What does the fractal dimension of a julia set tell us?

[fractal_dust]

Different julia sets have different dimension, and it seems possible to calculate in many cases. I know the fractal dimension is somewhat related to how crumpled and crinkled the shape is but are there more precise information we can find from the dimension of a fractal?

I also read that all the julia sets that come from outside the mandelbrot are equivalent to the cantor set.. as I understand it there should be a function which pushes the points around a bit to flatten the julia set into a cantor set, but it does not seem like anyone has explicitly found this function?

[Prokofiev]

Hello,
To know more about fractal dimension you can have a look at Wikipedia: http://en.wikipedia.org/wiki/Fractal_dimension. This article is a bit of a mess, but the main information is there.
The fractal dimension tells us also how its "measure" grows as its size grows.

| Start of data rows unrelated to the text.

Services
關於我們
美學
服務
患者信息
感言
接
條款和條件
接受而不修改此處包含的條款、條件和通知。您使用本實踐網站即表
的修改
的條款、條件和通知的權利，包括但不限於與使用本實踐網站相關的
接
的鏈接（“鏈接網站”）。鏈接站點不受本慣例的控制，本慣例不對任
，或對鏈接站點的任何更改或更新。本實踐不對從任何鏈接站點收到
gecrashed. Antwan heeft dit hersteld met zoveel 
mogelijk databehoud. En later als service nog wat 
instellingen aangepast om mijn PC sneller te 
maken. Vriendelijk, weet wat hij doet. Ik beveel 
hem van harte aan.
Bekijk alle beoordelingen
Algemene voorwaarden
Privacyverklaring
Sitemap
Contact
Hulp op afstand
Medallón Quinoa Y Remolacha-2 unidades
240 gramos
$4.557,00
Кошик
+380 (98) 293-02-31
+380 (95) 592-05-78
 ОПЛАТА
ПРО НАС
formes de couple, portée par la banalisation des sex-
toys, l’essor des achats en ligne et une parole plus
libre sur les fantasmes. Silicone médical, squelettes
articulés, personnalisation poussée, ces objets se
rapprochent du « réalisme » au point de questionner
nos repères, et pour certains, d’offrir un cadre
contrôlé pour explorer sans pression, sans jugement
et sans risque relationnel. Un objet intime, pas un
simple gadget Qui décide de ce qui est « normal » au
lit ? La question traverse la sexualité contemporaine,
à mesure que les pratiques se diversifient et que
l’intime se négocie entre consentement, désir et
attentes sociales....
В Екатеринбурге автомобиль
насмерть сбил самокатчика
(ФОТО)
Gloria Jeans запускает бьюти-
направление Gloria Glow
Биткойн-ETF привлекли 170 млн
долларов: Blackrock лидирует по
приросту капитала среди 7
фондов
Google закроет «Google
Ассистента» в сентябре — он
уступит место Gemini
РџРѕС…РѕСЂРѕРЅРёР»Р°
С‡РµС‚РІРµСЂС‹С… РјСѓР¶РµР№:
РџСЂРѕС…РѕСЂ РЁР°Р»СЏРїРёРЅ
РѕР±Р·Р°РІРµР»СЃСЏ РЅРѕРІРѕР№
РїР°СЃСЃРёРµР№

All julia sets that come outside the Mandelbrot set are disconnected (That's one of the definitions of the Mandelbrot set, by the way). It means that they are made of disconected points, like the cantor set. I never encountered any function that could transform any Julia Set into the Cantor set.

[lkmitch]

The Julia set for 0+0i is just a disk and the fractal dimension of its boundary is 1.  So maybe the fractal dimension of the boundaries of filled-in Julia sets is related to the distance of c to the boundary of the Mandelbrot set.